PaperDescription # Repo name should be all one word beginning with "Paper"
./main.tex # Always call main.tex
./main.pdf # Always ensure that your .gitignore is
./main.out # up to date
./figures/ # Put illustrations ONLY here
MyFigure.svg # If saving as SVG, save a copy as
MyFigure.pdf # a PDF that can be generated from the SVG
./results/ # Everything relating to actual results goes here
TestCaseA/ # Subdirectory for different result types
output1/ # Each simulation has its own directory
input.in # ALWAYS include the input file
metadata # ALWAYS store all metadata including git IDs
diff.patch # If the reference code has changed since the most recent
# commmit, store the git patch
smalldatafile.dat # Store small data - if possible and not too many
bigdatafile.dat # Do not store large or binary files
figure1.pdf # Store all figures presenting this data in the folder
output2/
...
postprocess.py # Any scripts used for more than one dataset should go here
comparefigure.pdf # Figures that compare more than one dataset should go here
TestCaseB/
...
Guiding Principles
Use the following principles when organizing your data.
- Every paper is a git repository. Every paper is written on overleaf and can be cloned to your desktop using git.
- Simulation data is stored in the associated paper’s git repository. All simulation files that are small enough to store in a git repository should be stored inside the git repository associated with the paper. Data that is too large to store in a git repository should still be stored in the same directory, just not added to the repository. (You can use a .gitignore file for this).
- Every simulation gets its own simulation subdirectory: Each simulation result should be stored in a self-contained directory with a unique name. Here, “self-contained” means that you should be able to send only the contents of the directory to someone else for them to reproduce your results.

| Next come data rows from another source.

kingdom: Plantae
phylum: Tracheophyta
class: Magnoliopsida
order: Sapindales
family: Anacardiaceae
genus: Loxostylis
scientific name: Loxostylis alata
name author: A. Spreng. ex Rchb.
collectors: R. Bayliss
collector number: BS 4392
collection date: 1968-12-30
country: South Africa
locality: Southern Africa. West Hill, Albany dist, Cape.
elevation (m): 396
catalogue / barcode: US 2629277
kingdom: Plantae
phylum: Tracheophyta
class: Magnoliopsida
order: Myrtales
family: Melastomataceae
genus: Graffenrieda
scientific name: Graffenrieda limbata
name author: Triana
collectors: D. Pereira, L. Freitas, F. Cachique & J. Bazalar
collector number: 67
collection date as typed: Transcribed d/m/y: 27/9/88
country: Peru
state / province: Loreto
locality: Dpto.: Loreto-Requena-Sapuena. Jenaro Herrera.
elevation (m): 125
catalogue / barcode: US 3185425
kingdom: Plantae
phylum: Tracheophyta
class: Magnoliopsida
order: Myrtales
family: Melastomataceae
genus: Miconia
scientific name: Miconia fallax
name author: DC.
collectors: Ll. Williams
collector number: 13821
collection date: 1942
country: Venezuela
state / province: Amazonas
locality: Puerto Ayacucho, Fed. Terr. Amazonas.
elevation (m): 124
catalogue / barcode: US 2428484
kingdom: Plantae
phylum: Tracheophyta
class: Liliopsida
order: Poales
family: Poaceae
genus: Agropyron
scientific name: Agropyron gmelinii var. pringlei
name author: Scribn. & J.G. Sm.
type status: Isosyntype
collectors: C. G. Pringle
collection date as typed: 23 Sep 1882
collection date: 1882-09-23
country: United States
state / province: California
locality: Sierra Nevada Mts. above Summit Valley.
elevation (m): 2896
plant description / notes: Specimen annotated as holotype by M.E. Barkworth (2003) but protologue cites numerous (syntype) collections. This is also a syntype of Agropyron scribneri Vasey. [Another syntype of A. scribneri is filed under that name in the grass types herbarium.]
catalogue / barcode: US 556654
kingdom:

- The simulation directory contains everything needed to generate the simulation: this means input files, data, etc.
- Visualizations are stored as close to the data as possible: if your visualization (for example a figure) contains data from a single simulation, it should be stored in the simulation’s output directory. If it contains data from multiple simulations, it should be stored in the lowest directory possible that contains both output directories.
- Scripts to generate visualizations are stored as close to the visualizations as possible: and, if possible, named similarly. A figure titled “stress_xx.pdf” is ideally generated using a script called “stress_xx.py” and stored in the same directory.
- Results are not figures: The figures directory is for figures only, meaning illustrations that do not contain actual scientific results.